Please pull out the lines from the one containing "genus: Larus" through the end of the records, including both ends, and copy them out unchanged.

[BEGIN Entries provided]

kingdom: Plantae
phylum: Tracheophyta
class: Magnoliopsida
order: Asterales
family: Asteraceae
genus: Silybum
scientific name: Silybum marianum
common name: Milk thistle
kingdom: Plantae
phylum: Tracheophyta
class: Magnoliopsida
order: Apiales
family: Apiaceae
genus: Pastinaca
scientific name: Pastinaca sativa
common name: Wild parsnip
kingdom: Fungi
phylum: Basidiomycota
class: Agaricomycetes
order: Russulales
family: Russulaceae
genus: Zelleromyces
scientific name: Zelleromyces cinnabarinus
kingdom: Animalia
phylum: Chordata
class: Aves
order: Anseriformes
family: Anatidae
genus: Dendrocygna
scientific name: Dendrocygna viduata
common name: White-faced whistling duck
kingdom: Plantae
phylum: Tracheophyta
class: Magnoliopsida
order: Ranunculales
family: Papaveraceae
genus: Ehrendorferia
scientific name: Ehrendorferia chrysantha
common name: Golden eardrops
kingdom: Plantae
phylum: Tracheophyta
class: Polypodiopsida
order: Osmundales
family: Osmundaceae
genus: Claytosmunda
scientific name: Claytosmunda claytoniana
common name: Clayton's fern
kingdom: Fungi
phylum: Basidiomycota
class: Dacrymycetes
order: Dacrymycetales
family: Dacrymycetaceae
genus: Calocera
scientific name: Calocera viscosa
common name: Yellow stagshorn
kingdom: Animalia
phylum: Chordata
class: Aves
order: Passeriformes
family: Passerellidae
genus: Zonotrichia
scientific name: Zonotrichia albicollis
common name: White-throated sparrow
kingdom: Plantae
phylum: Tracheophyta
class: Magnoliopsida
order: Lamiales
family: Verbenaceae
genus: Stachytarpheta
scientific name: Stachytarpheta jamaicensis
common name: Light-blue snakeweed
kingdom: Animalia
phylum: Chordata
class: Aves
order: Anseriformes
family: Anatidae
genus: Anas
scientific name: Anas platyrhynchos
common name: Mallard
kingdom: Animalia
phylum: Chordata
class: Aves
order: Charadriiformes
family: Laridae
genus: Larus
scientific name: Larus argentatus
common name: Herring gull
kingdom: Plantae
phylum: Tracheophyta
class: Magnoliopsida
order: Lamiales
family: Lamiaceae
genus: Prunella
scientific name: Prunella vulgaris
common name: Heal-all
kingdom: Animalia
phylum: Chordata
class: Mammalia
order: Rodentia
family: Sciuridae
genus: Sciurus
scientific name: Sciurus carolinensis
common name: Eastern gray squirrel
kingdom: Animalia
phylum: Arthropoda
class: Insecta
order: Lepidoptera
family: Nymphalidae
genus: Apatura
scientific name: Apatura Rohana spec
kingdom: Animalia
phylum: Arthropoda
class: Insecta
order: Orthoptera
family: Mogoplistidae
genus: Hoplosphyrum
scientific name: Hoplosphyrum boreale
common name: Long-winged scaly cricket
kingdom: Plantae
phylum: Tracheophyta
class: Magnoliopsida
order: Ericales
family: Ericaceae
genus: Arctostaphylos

[END Entries provided]

» Output below:
genus: Larus
scientific name: Larus argentatus
common name: Herring gull
kingdom: Plantae
phylum: Tracheophyta
class: Magnoliopsida
order: Lamiales
family: Lamiaceae
genus: Prunella
scientific name: Prunella vulgaris
common name: Heal-all
kingdom: Animalia
phylum: Chordata
class: Mammalia
order: Rodentia
family: Sciuridae
genus: Sciurus
scientific name: Sciurus carolinensis
common name: Eastern gray squirrel
kingdom: Animalia
phylum: Arthropoda
class: Insecta
order: Lepidoptera
family: Nymphalidae
genus: Apatura
scientific name: Apatura Rohana spec
kingdom: Animalia
phylum: Arthropoda
class: Insecta
order: Orthoptera
family: Mogoplistidae
genus: Hoplosphyrum
scientific name: Hoplosphyrum boreale
common name: Long-winged scaly cricket
kingdom: Plantae
phylum: Tracheophyta
class: Magnoliopsida
order: Ericales
family: Ericaceae
genus: Arctostaphylos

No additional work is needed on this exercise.